## About this task:
Which lines in the data below contain the word "Supplement"? Pull each of them out.

Saved entries:
━━━━━━━━━━━━━━━━

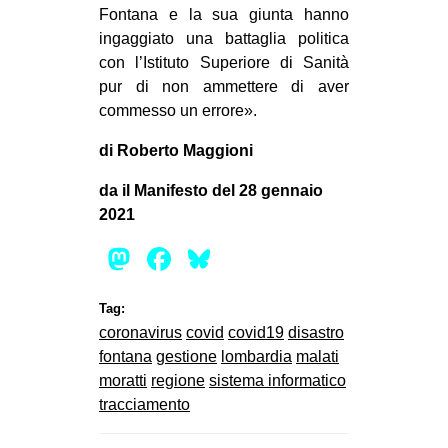
Fontana e la sua giunta hanno
ingaggiato una battaglia politica
con l’Istituto Superiore di Sanità
pur di non ammettere di aver
commesso un errore».
di Roberto Maggioni
da il Manifesto del 28 gennaio
2021
Mastodon
Facebook
Bluesky
Tag:
coronavirus
covid
covid19
disastro
fontana
gestione
lombardia
malati
moratti
regione
sistema informatico
tracciamento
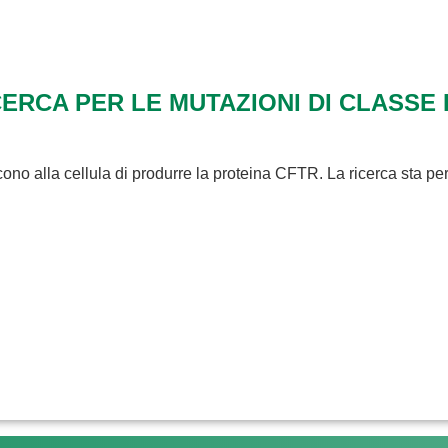
RCA PER LE MUTAZIONI DI CLASSE 
ono alla cellula di produrre la proteina CFTR. La ricerca sta pe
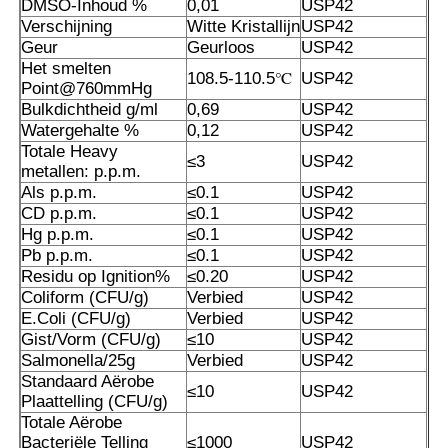
DMSO-Inhoud %
0,01
USP42
Verschijning
Witte Kristallijn
USP42
Geur
Geurloos
USP42
MSM Groothandel
Het smelten
108.5-110.5℃
USP42
Point@760mmHg
Bulkdichtheid g/ml
0,69
USP42
Dimethyl Sulfoxide van DMSO
Watergehalte %
0,12
USP42
Totale Heavy
≤3
USP42
metallen: p.p.m.
MSM-Supplement
Als p.p.m.
≤0.1
USP42
CD p.p.m.
≤0.1
USP42
Hg p.p.m.
≤0.1
USP42
MSM-Glucosaminechondroitin
Pb p.p.m.
≤0.1
USP42
Residu op Ignition%
≤0.20
USP42
Coliform (CFU/g)
Verbied
USP42
Het Gezamenlijke Supplement van MSM voor Paarden
E.Coli (CFU/g)
Verbied
USP42
Gist/Vorm (CFU/g)
≤10
USP42
Salmonella/25g
Verbied
USP42
MSM-Haarpoeder
Standaard Aërobe
≤10
USP42
Plaattelling (CFU/g)
Totale Aërobe
De Organische Zwavel van MSM
Bacteriële Telling
≤1000
USP42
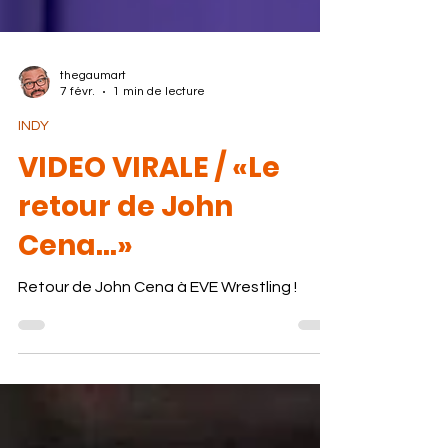
thegaumart
7 févr.
1 min de lecture
INDY
VIDEO VIRALE / «Le
retour de John
Cena...»
Retour de John Cena à EVE Wrestling !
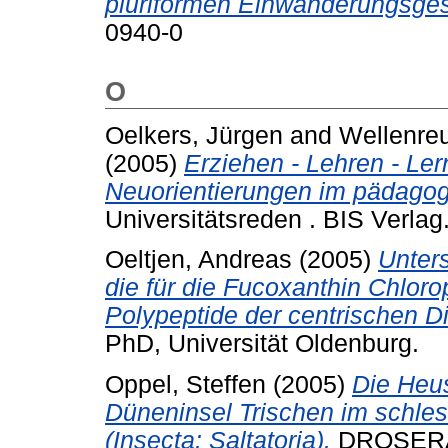
pluriformen Einwanderungsgese
0940-0
O
Oelkers, Jürgen
and
Wellenreu
(2005)
Erziehen - Lehren - Ler
Neuorientierungen im pädago
Universitätsreden . BIS Verla
Oeltjen, Andreas
(2005)
Unter
die für die Fucoxanthin Chlor
Polypeptide der centrischen Di
PhD, Universität Oldenburg.
Oppel, Steffen
(2005)
Die Heu
Düneninsel Trischen im schle
(Insecta: Saltatoria).
DROSERA -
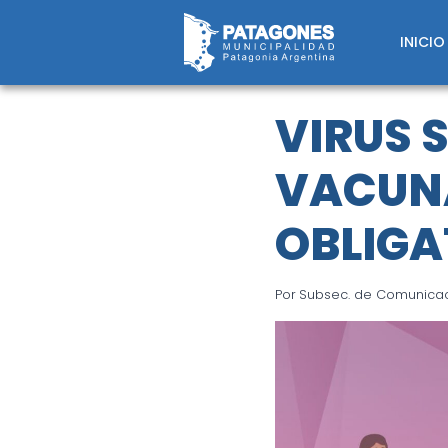
Saltar
al
INICIO
contenido
VIRUS 
VACUNA
OBLIGA
Por
Subsec. de Comunicaci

━━━━━━━━━━━━━━━━

## Answer below:
MSM-Supplement
Het Gezamenlijke Supplement van MSM voor Paarden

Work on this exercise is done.